Color mode. Whereas selecting the appropriate resolution for web-ready images may be confusing (and even unnecessary), choosing the color mode is straightforward and very necessary — with several common choices including the Grayscale, RGB and CMYK color modes.
Here, even if you’re dealing in black-and-white imagery, the richness of RGB may be a better choice than smaller file-sized grayscale, and opens the door to color watermarks. This leaves the former’s red, green and blue color mode, which is tailored for onscreen viewing, as a superior choice — at least if TVs, computer monitors and mobile devices are intended to be the primary viewing platforms — to the print-optimized CMYK (cyan, magenta, yellow and black) color mode; with its richer hues and deeper tones.
Color profile. This is a tricky one in that a mismatched color profile has likely frustrated the efforts of more Photoshop users than any other setting; whether those users even knew it or not.
Have you ever used Photoshop’s “Save for Web” command, only to notice that the resulting “optimized” image appeared de-saturated or otherwise lackluster in comparison to the colorful glory of your original PSD file? “Eyedropper” tests confirm a color shift when there shouldn’t have been one, such as with lossless PNG files, but you can’t figure out why it’s happening?
Let me tell you.
Photoshop allows users to employ a range of color profiles, including those tailored to the working RGB space such as a custom profile matched to a specific monitor or printer, or standard color profiles such as Adobe RGB, Apple RGB, sRGB and other variants.
The default Adobe RGB color space renders roughly 50 percent of visible colors in order to produce vivid prints. Computer monitors and other “on screen” displays are only capable of limited color and resolution by comparison, and so use the sRGB standard that displays approximately 35 percent of visible colors. Thus, when you “Save to Web” with a default Photoshop setup, the software dumps a big chunk of those colors you worked so diligently to select.
I chose “North America Web/Internet” as a preset from Photoshop’s “Color Settings” dialog to use sRGB throughout my photo editing and “Save for Web” process, helping to ensure that what my site’s visitors see is what I wanted them to see. It’s vital to sync your software to the color space, so I clicked View > Proof Setup and selected “Monitor RGB” from the dropdown box.
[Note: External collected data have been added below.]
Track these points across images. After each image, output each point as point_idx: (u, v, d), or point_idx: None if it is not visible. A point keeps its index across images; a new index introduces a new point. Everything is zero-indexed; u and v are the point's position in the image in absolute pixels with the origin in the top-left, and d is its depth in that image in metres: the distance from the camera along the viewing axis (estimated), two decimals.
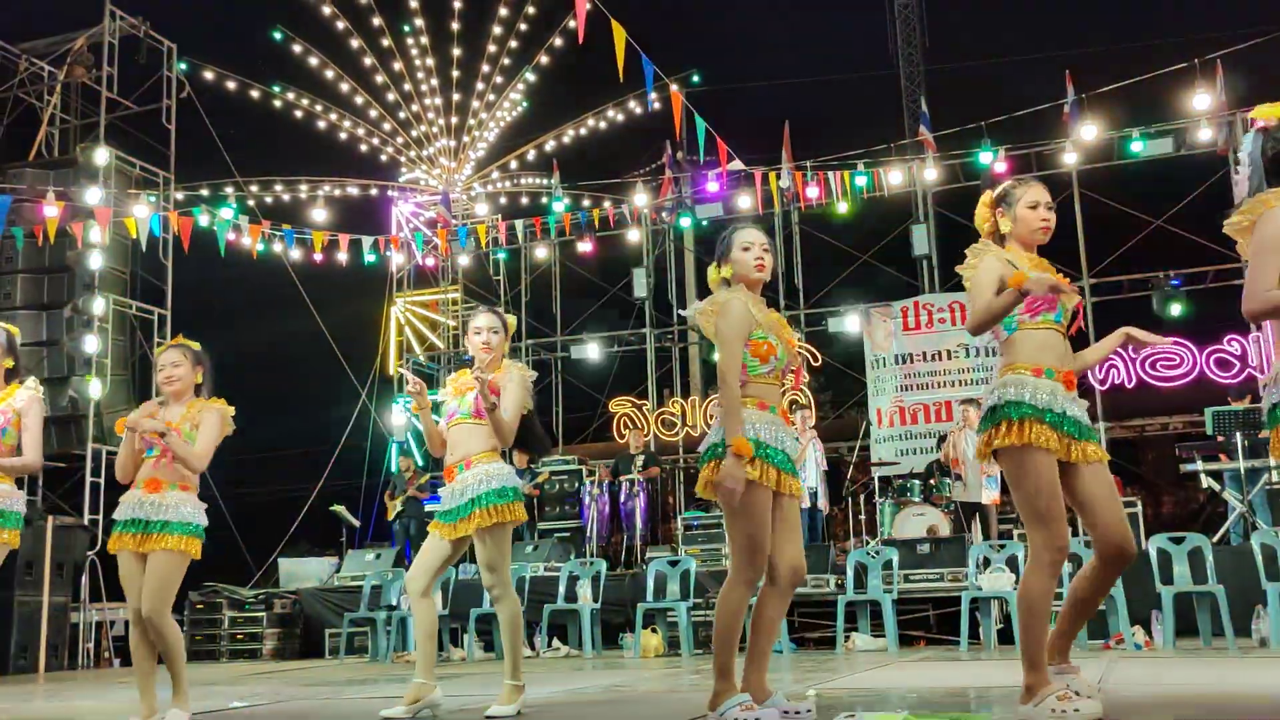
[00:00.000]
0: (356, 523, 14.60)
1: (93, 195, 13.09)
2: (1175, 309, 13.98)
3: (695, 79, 16.97)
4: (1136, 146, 13.35)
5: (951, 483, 11.39)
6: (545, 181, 18.13)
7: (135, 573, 4.78)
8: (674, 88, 11.69)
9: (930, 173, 14.37)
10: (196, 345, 5.11)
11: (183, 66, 15.31)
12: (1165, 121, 13.70)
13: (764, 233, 4.25)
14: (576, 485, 13.86)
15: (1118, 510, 3.85)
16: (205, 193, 15.51)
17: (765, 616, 4.08)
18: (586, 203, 16.54)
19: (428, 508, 14.67)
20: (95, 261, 13.22)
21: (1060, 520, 3.74)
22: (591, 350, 16.88)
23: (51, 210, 12.42)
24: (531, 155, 19.10)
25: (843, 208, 14.43)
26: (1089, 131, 13.37)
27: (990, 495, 11.11)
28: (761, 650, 4.10)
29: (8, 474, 4.89)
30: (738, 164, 12.71)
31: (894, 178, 14.22)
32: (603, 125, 18.88)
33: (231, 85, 17.27)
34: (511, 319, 5.19)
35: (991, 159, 13.64)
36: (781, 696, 4.09)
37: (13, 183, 13.40)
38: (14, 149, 14.24)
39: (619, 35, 9.96)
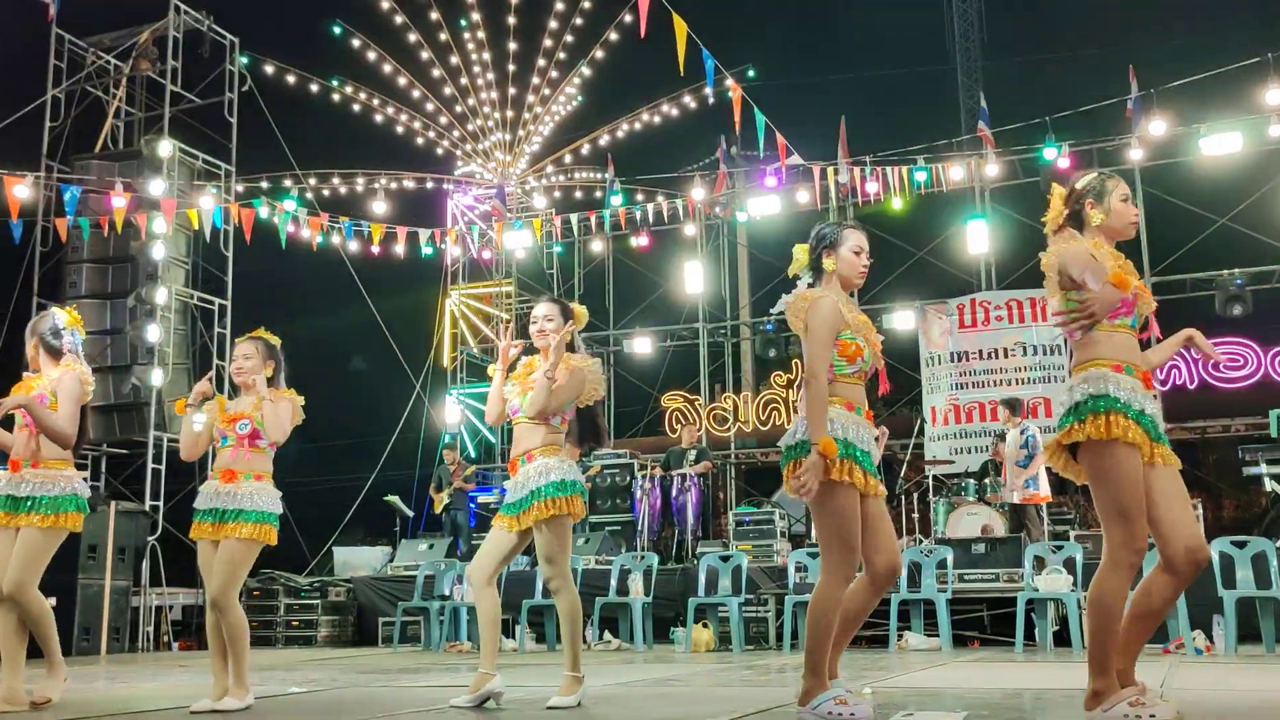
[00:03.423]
0: (410, 513, 14.72)
1: (156, 187, 13.32)
2: (1239, 309, 13.70)
3: (751, 73, 16.88)
4: (1203, 143, 13.07)
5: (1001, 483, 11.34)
6: (600, 175, 18.15)
7: (211, 560, 5.01)
8: (732, 82, 11.65)
9: (991, 168, 14.20)
10: (274, 339, 5.28)
11: (244, 60, 15.52)
12: (1232, 118, 13.42)
13: (865, 235, 4.33)
14: (628, 479, 13.88)
15: (1191, 515, 3.72)
16: (265, 185, 15.71)
17: (854, 608, 4.11)
18: (640, 197, 16.55)
19: (481, 499, 14.80)
20: (158, 252, 13.45)
21: (1142, 519, 3.63)
22: (644, 344, 16.89)
23: (119, 201, 12.65)
24: (586, 149, 19.13)
25: (899, 203, 14.28)
26: (1157, 127, 13.10)
27: (1024, 494, 10.93)
28: (838, 640, 4.11)
29: (45, 429, 5.07)
30: (796, 159, 12.62)
31: (954, 174, 14.06)
32: (657, 120, 18.86)
33: (291, 79, 17.48)
34: (580, 309, 5.20)
35: (1056, 154, 13.42)
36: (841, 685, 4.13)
37: (79, 174, 13.67)
38: (81, 141, 14.50)
39: (680, 29, 9.94)
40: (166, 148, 13.82)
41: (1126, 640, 3.72)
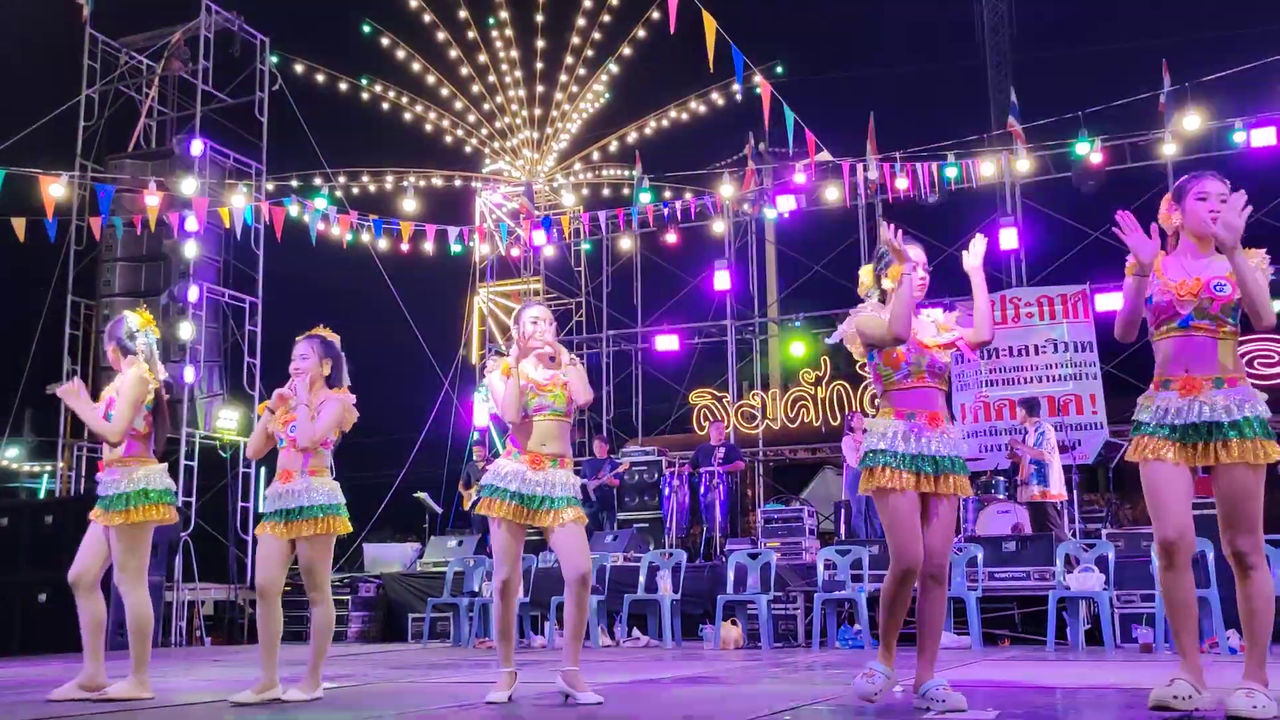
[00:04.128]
0: (439, 509, 14.80)
1: (188, 186, 13.43)
2: (1275, 304, 13.50)
3: (779, 69, 16.84)
4: (1239, 138, 12.91)
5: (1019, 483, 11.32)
6: (628, 173, 18.16)
7: (272, 554, 5.17)
8: (762, 78, 11.61)
9: (1023, 164, 14.09)
10: (332, 336, 5.34)
11: (275, 59, 15.62)
12: (1266, 112, 13.25)
13: (923, 251, 4.49)
14: (656, 476, 13.88)
15: (1232, 518, 3.87)
16: (295, 184, 15.81)
17: (920, 609, 4.46)
18: (668, 194, 16.54)
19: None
20: (190, 250, 13.57)
21: (1165, 516, 3.84)
22: (671, 341, 16.87)
23: (152, 200, 12.77)
24: (614, 146, 19.16)
25: (931, 199, 14.18)
26: (1191, 122, 12.94)
27: (1031, 492, 10.89)
28: (919, 642, 4.49)
29: (91, 428, 5.41)
30: (826, 155, 12.56)
31: (985, 169, 13.95)
32: (685, 117, 18.87)
33: (321, 78, 17.59)
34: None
35: (1089, 149, 13.29)
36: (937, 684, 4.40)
37: (113, 173, 13.81)
38: (114, 140, 14.65)
39: (710, 26, 9.92)
40: (198, 147, 13.94)
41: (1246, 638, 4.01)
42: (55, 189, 12.40)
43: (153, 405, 5.42)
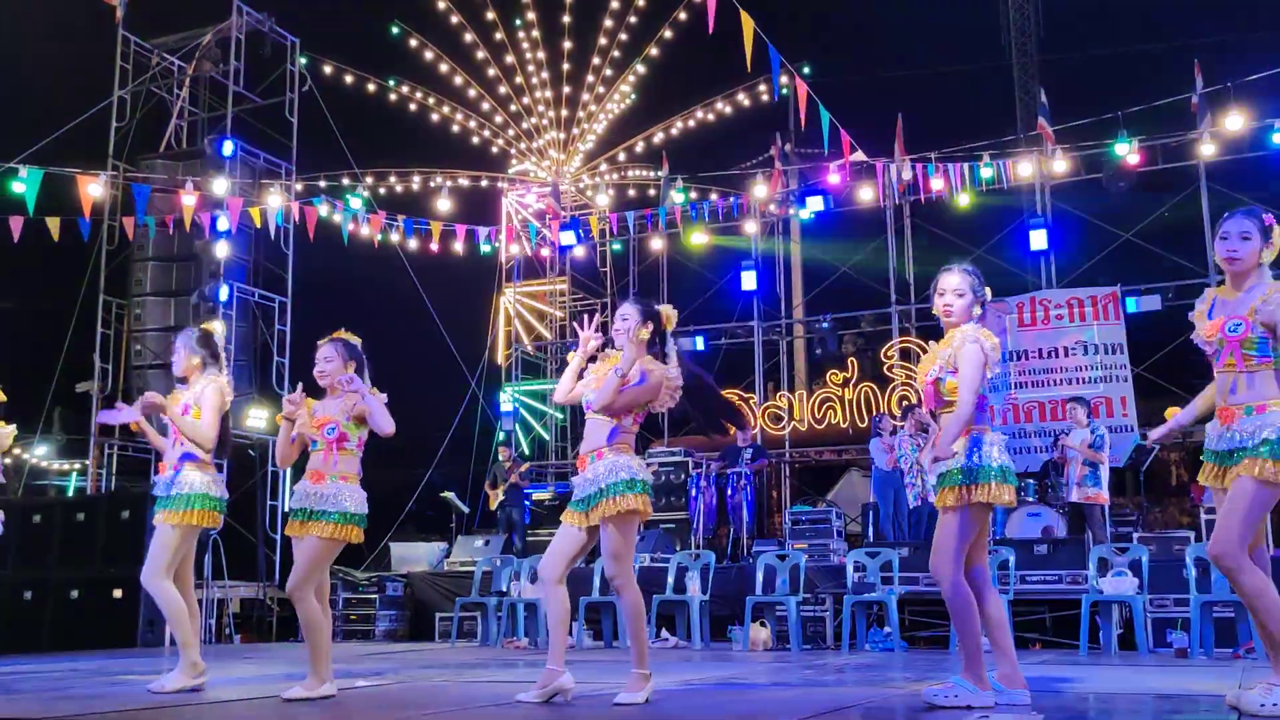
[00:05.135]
0: (466, 509, 14.83)
1: (219, 186, 13.51)
2: None
3: (806, 70, 16.81)
4: (1278, 139, 12.74)
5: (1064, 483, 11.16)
6: (654, 174, 18.16)
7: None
8: (798, 78, 11.58)
9: (1059, 164, 13.97)
10: (355, 339, 5.37)
11: (304, 61, 15.70)
12: None
13: (957, 275, 4.54)
14: (683, 477, 13.86)
15: (1223, 522, 4.07)
16: (323, 184, 15.88)
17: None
18: (694, 195, 16.53)
19: (535, 495, 14.84)
20: (221, 250, 13.64)
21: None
22: (698, 342, 16.83)
23: (189, 200, 12.85)
24: (640, 147, 19.17)
25: (964, 200, 14.11)
26: (1234, 122, 12.76)
27: (1084, 493, 10.70)
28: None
29: (186, 435, 5.56)
30: (860, 155, 12.50)
31: (1023, 169, 13.84)
32: (710, 118, 18.86)
33: (350, 79, 17.67)
34: (669, 311, 5.13)
35: (1127, 149, 13.17)
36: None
37: (145, 173, 13.91)
38: (145, 141, 14.77)
39: (747, 26, 9.91)
40: (229, 147, 14.02)
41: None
42: (94, 188, 12.48)
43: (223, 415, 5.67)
I also selected View > Proof Colors, to match what I saw on my Photoshop screen with what I saw in my browser window.
Of course, variances in user monitor configurations and eyesight quality all come into play when dealing with color settings, but at least specifying sRGB when doing the final output to web will dramatically boost cross-platform color consistency.
While there is more to the process, such as proper monitor calibration, these settings are the foundation of proper web imagery and will help you get started on the right foot.